### Materials provided

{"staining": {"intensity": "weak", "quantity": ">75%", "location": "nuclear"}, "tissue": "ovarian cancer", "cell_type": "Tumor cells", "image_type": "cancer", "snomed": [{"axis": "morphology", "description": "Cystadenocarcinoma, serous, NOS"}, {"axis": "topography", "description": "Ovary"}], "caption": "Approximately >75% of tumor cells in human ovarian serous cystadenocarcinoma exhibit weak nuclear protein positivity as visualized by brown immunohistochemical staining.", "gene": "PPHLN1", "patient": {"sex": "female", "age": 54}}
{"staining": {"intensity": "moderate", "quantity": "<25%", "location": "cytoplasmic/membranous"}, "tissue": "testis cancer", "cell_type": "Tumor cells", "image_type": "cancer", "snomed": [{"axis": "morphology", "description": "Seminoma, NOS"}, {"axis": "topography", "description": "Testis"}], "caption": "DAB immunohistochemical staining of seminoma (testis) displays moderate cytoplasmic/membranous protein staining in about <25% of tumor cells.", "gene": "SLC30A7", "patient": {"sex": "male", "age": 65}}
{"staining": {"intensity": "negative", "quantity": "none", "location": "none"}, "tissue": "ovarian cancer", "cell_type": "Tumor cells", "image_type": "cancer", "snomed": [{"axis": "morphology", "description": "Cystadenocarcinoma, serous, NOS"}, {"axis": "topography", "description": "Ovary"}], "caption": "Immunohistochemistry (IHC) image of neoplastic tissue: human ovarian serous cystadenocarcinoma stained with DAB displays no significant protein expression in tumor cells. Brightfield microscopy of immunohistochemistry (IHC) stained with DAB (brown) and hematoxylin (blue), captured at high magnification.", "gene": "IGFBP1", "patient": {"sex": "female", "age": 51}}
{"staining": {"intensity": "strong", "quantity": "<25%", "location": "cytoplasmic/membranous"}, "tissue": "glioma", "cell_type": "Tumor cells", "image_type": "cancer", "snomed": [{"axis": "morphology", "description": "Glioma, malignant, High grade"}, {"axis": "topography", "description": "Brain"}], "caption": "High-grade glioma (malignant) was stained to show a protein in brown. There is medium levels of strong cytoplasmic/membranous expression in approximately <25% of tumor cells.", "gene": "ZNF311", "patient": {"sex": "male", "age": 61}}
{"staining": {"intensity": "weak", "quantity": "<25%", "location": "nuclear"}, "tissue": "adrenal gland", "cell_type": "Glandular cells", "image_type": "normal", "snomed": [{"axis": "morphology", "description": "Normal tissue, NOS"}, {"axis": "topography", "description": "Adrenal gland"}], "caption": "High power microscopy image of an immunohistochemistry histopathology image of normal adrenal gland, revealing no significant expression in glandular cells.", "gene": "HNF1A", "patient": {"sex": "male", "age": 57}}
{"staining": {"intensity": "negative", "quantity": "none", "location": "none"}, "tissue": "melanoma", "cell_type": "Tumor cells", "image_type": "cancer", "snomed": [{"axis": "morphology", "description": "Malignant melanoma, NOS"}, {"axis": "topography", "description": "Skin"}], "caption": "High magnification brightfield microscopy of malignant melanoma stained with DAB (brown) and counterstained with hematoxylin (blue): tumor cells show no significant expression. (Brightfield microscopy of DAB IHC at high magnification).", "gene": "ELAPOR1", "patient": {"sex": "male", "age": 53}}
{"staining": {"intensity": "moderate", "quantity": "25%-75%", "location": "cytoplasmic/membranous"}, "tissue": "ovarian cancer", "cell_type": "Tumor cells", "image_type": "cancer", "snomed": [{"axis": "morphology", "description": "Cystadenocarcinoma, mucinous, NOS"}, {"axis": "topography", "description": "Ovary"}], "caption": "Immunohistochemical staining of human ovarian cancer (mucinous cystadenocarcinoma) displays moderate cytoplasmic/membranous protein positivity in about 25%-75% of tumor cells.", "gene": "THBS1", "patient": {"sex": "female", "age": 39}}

######

What is needed: Lines from the top of the entries through the line with "glioma (malignant) was" are to be transcribed exactly, and nothing more.

Exercise solution:
{"staining": {"intensity": "weak", "quantity": ">75%", "location": "nuclear"}, "tissue": "ovarian cancer", "cell_type": "Tumor cells", "image_type": "cancer", "snomed": [{"axis": "morphology", "description": "Cystadenocarcinoma, serous, NOS"}, {"axis": "topography", "description": "Ovary"}], "caption": "Approximately >75% of tumor cells in human ovarian serous cystadenocarcinoma exhibit weak nuclear protein positivity as visualized by brown immunohistochemical staining.", "gene": "PPHLN1", "patient": {"sex": "female", "age": 54}}
{"staining": {"intensity": "moderate", "quantity": "<25%", "location": "cytoplasmic/membranous"}, "tissue": "testis cancer", "cell_type": "Tumor cells", "image_type": "cancer", "snomed": [{"axis": "morphology", "description": "Seminoma, NOS"}, {"axis": "topography", "description": "Testis"}], "caption": "DAB immunohistochemical staining of seminoma (testis) displays moderate cytoplasmic/membranous protein staining in about <25% of tumor cells.", "gene": "SLC30A7", "patient": {"sex": "male", "age": 65}}
{"staining": {"intensity": "negative", "quantity": "none", "location": "none"}, "tissue": "ovarian cancer", "cell_type": "Tumor cells", "image_type": "cancer", "snomed": [{"axis": "morphology", "description": "Cystadenocarcinoma, serous, NOS"}, {"axis": "topography", "description": "Ovary"}], "caption": "Immunohistochemistry (IHC) image of neoplastic tissue: human ovarian serous cystadenocarcinoma stained with DAB displays no significant protein expression in tumor cells. Brightfield microscopy of immunohistochemistry (IHC) stained with DAB (brown) and hematoxylin (blue), captured at high magnification.", "gene": "IGFBP1", "patient": {"sex": "female", "age": 51}}
{"staining": {"intensity": "strong", "quantity": "<25%", "location": "cytoplasmic/membranous"}, "tissue": "glioma", "cell_type": "Tumor cells", "image_type": "cancer", "snomed": [{"axis": "morphology", "description": "Glioma, malignant, High grade"}, {"axis": "topography", "description": "Brain"}], "caption": "High-grade glioma (malignant) was stained to show a protein in brown. There is medium levels of strong cytoplasmic/membranous expression in approximately <25% of tumor cells.", "gene": "ZNF311", "patient": {"sex": "male", "age": 61}}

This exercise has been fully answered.